In deze tussenuitspraak van het College van Beroep voor het bedrijfsleven, gedateerd 30 januari 2024, wordt de intrekking van een subsidie op grond van de Regeling subsidie vaste lasten financiering COVID-19 (TVL) door de minister van Economische Zaken en Klimaat beoordeeld. De onderneming, aangeduid als [naam 1] B.V., had een subsidieaanvraag ingediend als MKB-onderneming, maar de minister heeft deze aanvraag ingetrokken op basis van de stelling dat de onderneming geen MKB-onderneming zou zijn. De minister baseerde zijn besluit op de verbondenheid van de onderneming met andere ondernemingen, waaronder [naam 4] B.V., en stelde dat de onderneming onjuiste gegevens had verstrekt bij de aanvraag.

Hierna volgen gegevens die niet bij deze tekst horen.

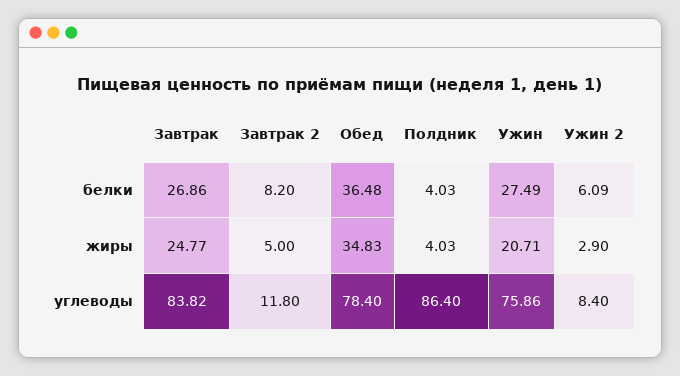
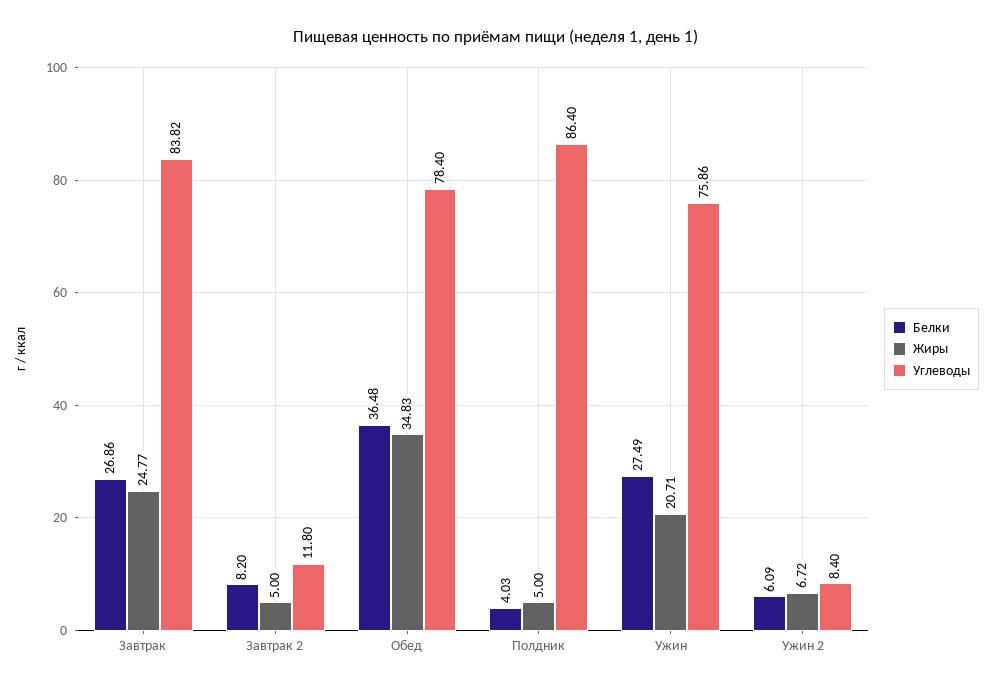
жиры, Полдник: 4.03 -> 5
жиры, Ужин 2: 2.9 -> 6.72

De onderneming heeft tegen het besluit van de minister bezwaar aangetekend en stelt dat de minister niet op de juiste gronden heeft gehandeld. De zitting vond plaats op 13 november 2023, waar de gemachtigden van zowel de onderneming als de minister aanwezig waren. Het College oordeelt dat de minister in zijn besluit niet voldoende heeft gemotiveerd waarom de onderneming geen MKB-onderneming zou zijn en dat de enkele verbondenheid met een andere onderneming niet automatisch leidt tot de conclusie dat de onderneming geen MKB-onderneming is. Het College heeft de minister opgedragen om binnen vier weken de gebreken in het bestreden besluit te herstellen of een nieuw besluit te nemen, waarbij de minister moet motiveren waarom de onderneming niet als MKB-onderneming kan worden aangemerkt.
De uitspraak benadrukt het belang van zorgvuldigheid en motivering bij bestuursbesluiten, vooral in het kader van subsidies die bedoeld zijn om MKB-ondernemingen te ondersteunen tijdens de COVID-19-pandemie. Het College houdt verdere beslissingen aan tot de einduitspraak op het beroep, waarbij ook de proceskosten en het griffierecht aan de orde zullen komen.